On this note, it sounds like a few ways to loosen the crank bolt that holds the crank pulley on, yes?
It sounds like some use a big impact to bust it loose, and some use a holder on the pulley and a breaker bar.
But you can put a breaker bar on the driver side frame rail and bump the starter to break the bolt loose, yes?
The bolt is standard thread, not reverse thread?
Yes standard right hand thread.
I've not tried the bump starter method on any vehicle. As I've always had concern, it may damage starter or flexplate. Not saying it would, just my concern. Then we must torque bolt to 181ft-lbf during install, which starter bump method will not do! So this is poor choice IMHO!
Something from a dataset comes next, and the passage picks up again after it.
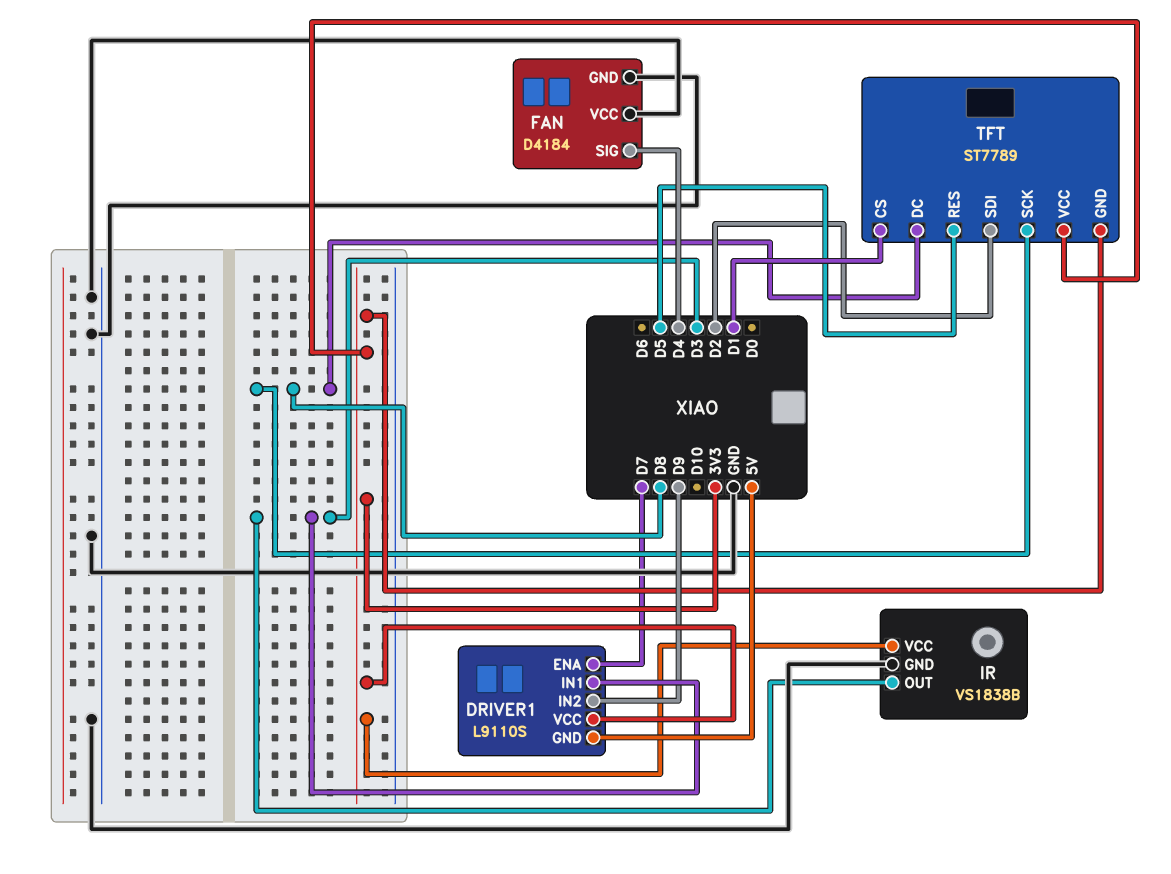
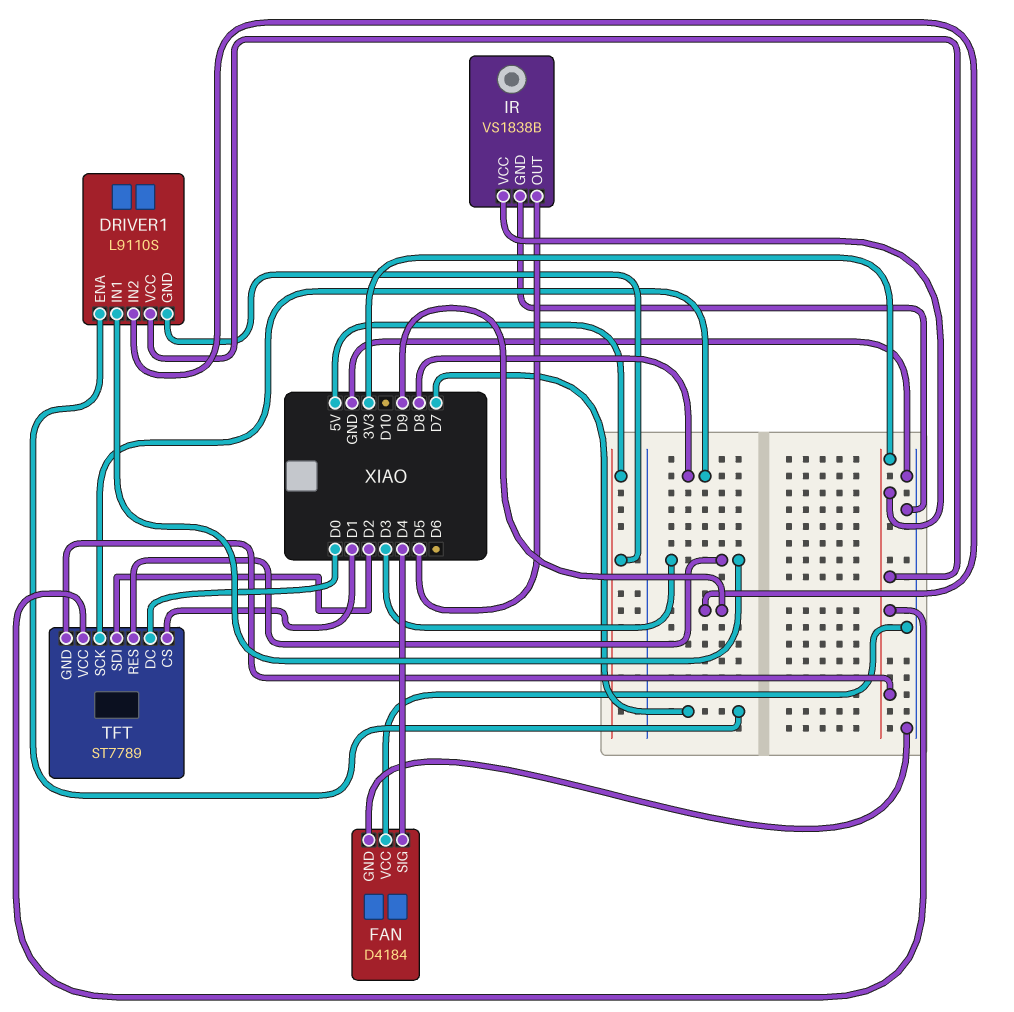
IR pin OUT: D3 -> D5
TFT pin DC: D8 -> D0
TFT pin RES: D5 -> D3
The (pulley) harmonic balancer also has 2 threaded 8mm x 1.25 holes at 180 degrees of each other on the face. These are for the holder, also too attach a puller.
Chain Wrench method:
Before I purchased my holder tool.
I used what most Toyota & Lexus shops use. In fact it was the most senior Lexus mechanic in CO that suggested it to me. A "
Chain wrench" (found at most all hardware stores). With a short piece of drive belt wrapped around harmonic balance to protect the ribs of belt grooves. Some fear this method may damage the rubber between outer and center of harmonic balance, but I've not seen any. I see many that have the tell tell marks of chain wrench used without protect grooves with old drive belt, which histoys shows previous T-belt done at Dealership..
Unfortunately, my chain wrench is a bit thick (1/2" IIRC), so I must remove oil sending unit to fit it on harmonic balancer. Which threads of oil sending unit, I seal with FIPR oil 102 or 103. Any non-permanent thread sealant oil rated works.
Tips: This same mechanic taught me a very important lesson. At the time as we were tring to get the Harmonic balancer off a 2002 IS300. That was toughest crank bolt I've ever seen, much harder to remove than the one on a 4.7L 2UZ. Whatever tool used, it must not flex. If breaker bar flexes, then bolt wins. It's the same principle as the torque stick, which flexes at specific torque.
More tips:
I like to plug hole in oil pump housing (tenser pulley bolt hole) and cover oil cooler tube on oil cooler housing. So that chemicals/debris, don't get in as I'm disassembling & cleaning areas.